Sellers decide their listing’s level of exposure, NAR says. But brokers should explain how each option serves their best interest — and get disclosures signed.

July 9, 2026
4 mins

The National Association of Realtors has rolled out its promised guidance on pre-market and office exclusive listings.

On July 9, the trade group posted the four-page resource, which explores office exclusive and pre-market listing options and a broker's role and responsibilities, among other topics. 

The guidance emphasizes that sellers choose the exposure their listing gets, that it is a broker's responsibility to explain their options and get the required disclosure forms signed, and that brokers are expected to follow MLS rules, whose enforcement "is the responsibility of the local MLS."

NAR informed MLS executives that the guidance was coming during a closed meeting at its midyear conference last month. However, the guidance's audience is agents and brokers — not MLS executives.

Real Estate News has asked whether NAR plans to make policy recommendations to MLSs on this topic and will update this story if and when a response is received.

● Assignment A: According to the article, whose responsibility is the enforcement of MLS rules?
● Assignment B: Summarize the article in two sentences.
The records that follow are separate material and have no connection to the article.

● Record set:

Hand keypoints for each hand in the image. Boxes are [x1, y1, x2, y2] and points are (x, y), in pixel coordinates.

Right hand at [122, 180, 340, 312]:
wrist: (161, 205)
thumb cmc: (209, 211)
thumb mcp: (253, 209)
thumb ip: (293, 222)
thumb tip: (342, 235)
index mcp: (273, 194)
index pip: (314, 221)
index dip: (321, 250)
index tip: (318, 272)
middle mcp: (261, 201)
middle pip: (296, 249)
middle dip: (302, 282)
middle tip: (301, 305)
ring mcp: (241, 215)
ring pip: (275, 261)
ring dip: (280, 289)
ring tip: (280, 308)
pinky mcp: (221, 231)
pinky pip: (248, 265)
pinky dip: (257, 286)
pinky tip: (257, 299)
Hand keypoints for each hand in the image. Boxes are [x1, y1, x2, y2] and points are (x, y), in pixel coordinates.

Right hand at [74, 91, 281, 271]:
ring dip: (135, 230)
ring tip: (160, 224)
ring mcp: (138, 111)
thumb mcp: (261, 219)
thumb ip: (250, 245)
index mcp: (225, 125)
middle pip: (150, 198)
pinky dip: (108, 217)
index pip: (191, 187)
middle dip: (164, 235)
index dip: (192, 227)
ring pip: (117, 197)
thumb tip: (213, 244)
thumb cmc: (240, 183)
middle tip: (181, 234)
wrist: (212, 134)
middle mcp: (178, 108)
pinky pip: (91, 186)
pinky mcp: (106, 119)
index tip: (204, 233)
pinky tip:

● Response area A: Enforcement of MLS rules is the responsibility of the local MLS.

● Response area B: On July 9, the National Association of Realtors posted a four-page guidance resource on pre-market and office exclusive listings, aimed at agents and brokers rather than MLS executives. It stresses that sellers choose their listing's exposure, that brokers must explain the options and get the required disclosures signed, and that brokers are expected to follow MLS rules.